NEW YORK (AdAge.com) -- Amid third-quarter earnings, Google revealed a startling number: Mobile ads are now a $1 billion business worldwide, annualized based on the prior quarter.
These numbers come in only five months after Google began to integrate its newly acquired mobile ad network AdMob, acquired in a $750 million deal late last year. Since then, Google has worked to bring its expertise in ad serving, infrastructure and client relationships to the nascent mobile industry. "Mobile is going to be an increasing part of the strategy in terms of sales," Google's head of mobile advertising, Omar Hamoui, told Ad Age in September.

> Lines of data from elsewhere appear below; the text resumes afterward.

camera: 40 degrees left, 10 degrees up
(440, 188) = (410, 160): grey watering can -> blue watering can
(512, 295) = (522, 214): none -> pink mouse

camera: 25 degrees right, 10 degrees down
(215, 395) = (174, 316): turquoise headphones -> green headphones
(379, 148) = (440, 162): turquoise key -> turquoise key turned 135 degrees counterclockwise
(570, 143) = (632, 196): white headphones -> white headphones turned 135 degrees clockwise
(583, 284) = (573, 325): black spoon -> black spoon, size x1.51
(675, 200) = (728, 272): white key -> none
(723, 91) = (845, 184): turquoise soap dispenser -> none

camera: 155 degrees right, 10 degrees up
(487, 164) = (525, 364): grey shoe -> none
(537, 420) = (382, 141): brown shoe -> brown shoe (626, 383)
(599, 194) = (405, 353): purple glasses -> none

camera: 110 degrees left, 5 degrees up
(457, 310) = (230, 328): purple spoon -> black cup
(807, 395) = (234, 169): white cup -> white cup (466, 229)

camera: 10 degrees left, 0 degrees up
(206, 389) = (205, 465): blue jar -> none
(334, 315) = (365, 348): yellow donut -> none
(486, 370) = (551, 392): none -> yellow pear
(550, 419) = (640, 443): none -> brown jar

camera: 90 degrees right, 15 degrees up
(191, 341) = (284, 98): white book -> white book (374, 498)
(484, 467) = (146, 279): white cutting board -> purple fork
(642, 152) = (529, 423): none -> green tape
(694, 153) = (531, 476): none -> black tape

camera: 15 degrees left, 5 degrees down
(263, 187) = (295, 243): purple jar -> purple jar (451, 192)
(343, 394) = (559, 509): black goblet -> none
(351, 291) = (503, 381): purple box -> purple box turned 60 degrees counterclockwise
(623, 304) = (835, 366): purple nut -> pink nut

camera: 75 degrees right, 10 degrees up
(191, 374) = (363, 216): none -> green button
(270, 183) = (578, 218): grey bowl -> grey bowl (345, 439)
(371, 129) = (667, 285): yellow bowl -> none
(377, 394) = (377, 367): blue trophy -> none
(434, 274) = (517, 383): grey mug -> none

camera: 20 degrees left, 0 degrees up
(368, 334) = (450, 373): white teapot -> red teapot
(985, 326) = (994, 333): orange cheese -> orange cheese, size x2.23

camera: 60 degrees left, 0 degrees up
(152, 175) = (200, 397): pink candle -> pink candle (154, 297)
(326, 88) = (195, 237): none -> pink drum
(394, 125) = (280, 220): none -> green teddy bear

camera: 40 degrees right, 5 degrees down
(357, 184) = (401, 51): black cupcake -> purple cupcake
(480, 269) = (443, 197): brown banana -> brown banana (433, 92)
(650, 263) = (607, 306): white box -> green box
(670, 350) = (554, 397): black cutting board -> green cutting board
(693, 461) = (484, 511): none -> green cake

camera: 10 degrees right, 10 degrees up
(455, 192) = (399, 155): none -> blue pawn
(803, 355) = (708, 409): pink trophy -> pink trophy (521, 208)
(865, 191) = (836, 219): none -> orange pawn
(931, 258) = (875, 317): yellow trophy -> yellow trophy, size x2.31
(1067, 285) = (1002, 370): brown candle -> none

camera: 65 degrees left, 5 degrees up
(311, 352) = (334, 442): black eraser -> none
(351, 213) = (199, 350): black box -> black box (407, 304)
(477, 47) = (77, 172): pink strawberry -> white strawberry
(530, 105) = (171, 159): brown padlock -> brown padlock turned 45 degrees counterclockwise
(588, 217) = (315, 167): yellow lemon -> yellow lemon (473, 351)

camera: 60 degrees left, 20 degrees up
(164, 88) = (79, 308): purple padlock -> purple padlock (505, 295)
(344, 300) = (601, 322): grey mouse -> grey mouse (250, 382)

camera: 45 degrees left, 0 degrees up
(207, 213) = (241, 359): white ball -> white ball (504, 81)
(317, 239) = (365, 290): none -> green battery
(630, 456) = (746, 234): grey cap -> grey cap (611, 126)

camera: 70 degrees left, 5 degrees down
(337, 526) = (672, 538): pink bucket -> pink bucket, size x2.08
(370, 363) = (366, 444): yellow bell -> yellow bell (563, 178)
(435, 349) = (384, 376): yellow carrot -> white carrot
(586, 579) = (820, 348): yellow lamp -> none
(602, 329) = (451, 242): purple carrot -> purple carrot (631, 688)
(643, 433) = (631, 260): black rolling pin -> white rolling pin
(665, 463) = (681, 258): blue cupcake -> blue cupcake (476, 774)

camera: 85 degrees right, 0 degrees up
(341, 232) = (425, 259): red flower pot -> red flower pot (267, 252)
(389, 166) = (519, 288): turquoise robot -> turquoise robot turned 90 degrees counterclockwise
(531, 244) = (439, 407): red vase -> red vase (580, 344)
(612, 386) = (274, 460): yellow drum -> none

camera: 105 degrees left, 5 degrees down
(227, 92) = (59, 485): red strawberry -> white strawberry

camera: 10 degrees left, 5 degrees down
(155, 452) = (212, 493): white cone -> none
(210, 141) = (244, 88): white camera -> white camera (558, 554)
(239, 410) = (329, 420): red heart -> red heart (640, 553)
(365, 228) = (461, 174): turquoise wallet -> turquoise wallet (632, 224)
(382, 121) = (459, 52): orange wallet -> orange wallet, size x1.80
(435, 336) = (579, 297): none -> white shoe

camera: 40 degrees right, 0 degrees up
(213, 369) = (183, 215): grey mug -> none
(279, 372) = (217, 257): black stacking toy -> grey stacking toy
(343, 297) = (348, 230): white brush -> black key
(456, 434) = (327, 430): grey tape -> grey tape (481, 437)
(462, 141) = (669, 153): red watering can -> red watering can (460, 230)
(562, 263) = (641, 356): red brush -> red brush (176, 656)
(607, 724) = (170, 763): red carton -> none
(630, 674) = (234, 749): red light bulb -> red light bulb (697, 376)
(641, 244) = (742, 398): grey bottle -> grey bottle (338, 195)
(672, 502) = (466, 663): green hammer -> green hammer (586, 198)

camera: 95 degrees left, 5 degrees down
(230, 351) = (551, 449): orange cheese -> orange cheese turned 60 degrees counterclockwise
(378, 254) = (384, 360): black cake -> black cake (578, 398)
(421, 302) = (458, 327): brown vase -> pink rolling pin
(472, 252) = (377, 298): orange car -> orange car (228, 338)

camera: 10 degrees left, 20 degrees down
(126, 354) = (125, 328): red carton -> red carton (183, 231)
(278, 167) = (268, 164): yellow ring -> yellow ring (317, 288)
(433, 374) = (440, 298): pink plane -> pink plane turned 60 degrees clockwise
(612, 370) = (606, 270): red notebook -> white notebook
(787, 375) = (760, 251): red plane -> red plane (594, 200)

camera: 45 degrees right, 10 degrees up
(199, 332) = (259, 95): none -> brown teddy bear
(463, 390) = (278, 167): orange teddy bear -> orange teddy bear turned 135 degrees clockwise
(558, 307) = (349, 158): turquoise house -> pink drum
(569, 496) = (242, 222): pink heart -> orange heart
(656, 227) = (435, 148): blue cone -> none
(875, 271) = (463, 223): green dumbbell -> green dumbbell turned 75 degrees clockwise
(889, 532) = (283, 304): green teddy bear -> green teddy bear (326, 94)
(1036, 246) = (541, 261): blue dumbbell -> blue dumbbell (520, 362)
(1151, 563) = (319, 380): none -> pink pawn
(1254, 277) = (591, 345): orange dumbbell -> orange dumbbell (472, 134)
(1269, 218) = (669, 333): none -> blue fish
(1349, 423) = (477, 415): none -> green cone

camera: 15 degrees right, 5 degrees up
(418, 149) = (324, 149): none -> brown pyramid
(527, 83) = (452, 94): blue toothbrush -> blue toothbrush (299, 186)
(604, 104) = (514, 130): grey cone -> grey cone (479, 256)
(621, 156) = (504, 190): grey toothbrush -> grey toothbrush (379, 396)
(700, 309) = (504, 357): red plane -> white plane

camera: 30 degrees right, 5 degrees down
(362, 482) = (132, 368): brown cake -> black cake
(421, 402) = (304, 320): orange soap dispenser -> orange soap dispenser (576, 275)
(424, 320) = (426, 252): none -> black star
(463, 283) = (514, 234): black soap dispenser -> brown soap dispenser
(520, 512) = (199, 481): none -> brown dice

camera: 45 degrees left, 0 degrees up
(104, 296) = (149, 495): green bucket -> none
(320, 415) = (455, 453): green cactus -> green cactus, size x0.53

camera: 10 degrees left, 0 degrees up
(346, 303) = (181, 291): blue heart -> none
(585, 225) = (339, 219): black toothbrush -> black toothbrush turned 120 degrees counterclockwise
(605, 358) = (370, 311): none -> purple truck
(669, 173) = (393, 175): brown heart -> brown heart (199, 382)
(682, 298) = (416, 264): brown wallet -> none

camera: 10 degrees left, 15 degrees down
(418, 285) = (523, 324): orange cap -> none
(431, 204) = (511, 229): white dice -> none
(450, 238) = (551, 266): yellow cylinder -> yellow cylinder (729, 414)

AdMob was the second-largest mobile ad network by revenue in the U.S. last year, according to research firm IDC's estimates. Through the acquisition though, Google jumped to No. 1 with 21% market share.
When it was acquired, AdMob's revenue was less then $100 million, but in the past year smartphone sales and use have exploded; Apple bought Quattro Wireless and entered the market, and it started charging marketers $1 million just to ante up for its new mobile format, iAd.
Google's mobile operating system, Android, is growing faster than any other. It rocketed from 3.9% global mobile-operating-system market share in 2009 to 17.7% this year, according to Gartner.
EMarketer estimates U.S. mobile ad spending at $743 million, up 78% from $416 million a year ago. Google's number is global and includes markets where mobile use exceeds PC use, such as India.
"Smartphones have increased as a percentage of all mobile users and smartphone users are far more active than those with features phones," said Noah Elkin, mobile analyst for eMarketer. "The combination of Apple and Google entering the market in a big way provides a snowball effect to the industry."
Apple gave Google a little help this year. After it bought Quattro Wireless, it shut down its network business, giving up all inventory on non-Apple devices to focus exclusively on iAds. Apple devices, however, are open to networks such as Google, which serves ads in mobile apps as well as on mobile web pages.
While Android and Google's mobile ad business are separate, Android is helping grow the smartphone universe and thus search hits on phones.